SAS9

Optimizing PROC SUMMARY Performance in SAS Enterprise Guide

Simon 13 views

It often happens that a SAS© program runs quickly directly on a Unix server, but seems to freeze or take an infinite amount of time when launched from the SAS© Enterprise Guide (EG) interface. This phenomenon is often seen when using aggregation procedures like PROC SUMMARY on large volumes of data.

If you find that your sorting step (PROC SORT) executes normally, but the statistical summary "grinds" indefinitely, the problem is not necessarily computational power, but output management.

Here are several strategies to diagnose slowdowns and drastically optimize your code.

Optimizing PROC SUMMARY Performance in SAS Enterprise Guide -

Diagnosing with FULLSTIMER

Before optimizing, it is useful to understand where resources are being consumed. Adding the FULLSTIMER option at the beginning of your program allows for detailed statistics on CPU time, real time, and memory usage to be displayed in the log.

1options fullstimer;

The Pitfall of the PRINT Option and ODS

The most common cause of slowdowns in SAS© EG is the attempt to display results.

When you use the PRINT option in a PROC SUMMARY, SAS© tries to generate a report (often in HTML by default in EG). If your classification variables (CLASS) have high cardinality (many unique combinations), the resulting table is gigantic.
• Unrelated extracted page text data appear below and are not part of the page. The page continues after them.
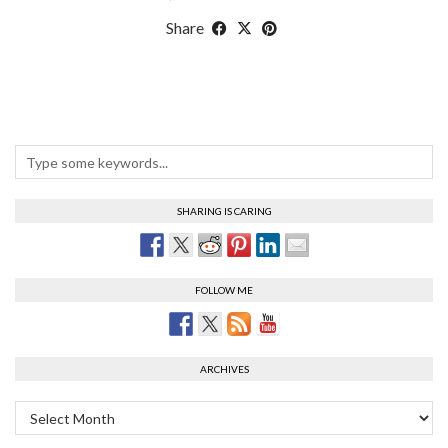
Share
SHARING IS CARING
FOLLOW ME
ARCHIVES
Archives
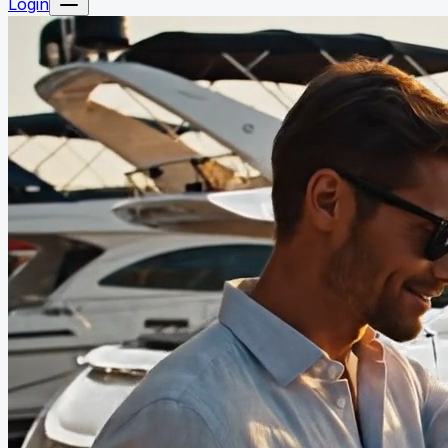
Login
SAS© EG then consumes an enormous amount of memory and time to transfer and render this display, giving the impression that the calculation is stuck.

The solution:

  • Remove the PRINT option.

  • Close the output destinations (ODS) before the procedure to prevent any automatic generation of graphical or HTML reports.

1ods _all_ close;
2/* Empêche la génération de sorties visuelles lourdes */

Preferring NWAY over _TYPE_ Filtering

A common practice is to generate all statistics and then filter the output table to keep only the finest level of aggregation (where all class variables are taken into account) via a WHERE _TYPE_ = ... clause.

However, it is much more efficient to use the NWAY option. This option instructs SAS© to calculate and write statistics only for the combination of all class variables, thus avoiding the unnecessary calculation of intermediate subtotals.

Before (less efficient):

1PROC SUMMARY DATA=MaTable;
2 class var1 var2;
3 OUTPUT out=Resultat (where=(_type_=3)); /* Nécessite de connaître la valeur du type */
4RUN;

After (Recommended):

1PROC SUMMARY DATA=MaTable nway;
2 class var1 var2;
3 OUTPUT out=Resultat;
4RUN;

Combining PROC SORT and BY Processing

If your table is very large, the CLASS statement can be memory-intensive because it has to keep the combinations in memory.

An optimization technique is to first sort your data, then use a BY statement instead of (or in addition to) the CLASS statement in the PROC SUMMARY. Group processing (BY) is sequential and consumes less RAM.

Since you often perform a PROC SORT beforehand, you just need to add one of the grouping variables to this sort.

Optimized Code Example

Here is what the final code looks like, incorporating all these improvements:

1options fullstimer;
2 
3/* 1. Tri des données en incluant la variable de regroupement principale */
4PROC SORT DATA=&FName.;
5 BY Policy_number INCEPTION_DATE_ADJ broker_number;
6RUN;
7 
8/* 2. Fermeture des sorties ODS pour éviter les lenteurs d'affichage dans EG */
9ods _all_ close;
10 
11/* 3. Utilisation de NWAY et passage d'une variable en BY */
12PROC SUMMARY DATA=&FName. nway;
13 BY broker_number; /* Traitement séquentiel, moins de mémoire */
14 class year month type3;
15 var nbu_pol nbu_prem;
16 OUTPUT out=new_business_summary (drop=_freq_) sum=;
17RUN;
18 
19/* 4. Réactivation de l'affichage pour voir le résultat final si nécessaire */
20ods listing;
21PROC PRINT DATA=new_business_summary;
22RUN;

In summary, to unblock a PROC SUMMARY in SAS© EG: remove the display (PRINT), use NWAY, and intelligently manage your sorts to relieve memory pressure.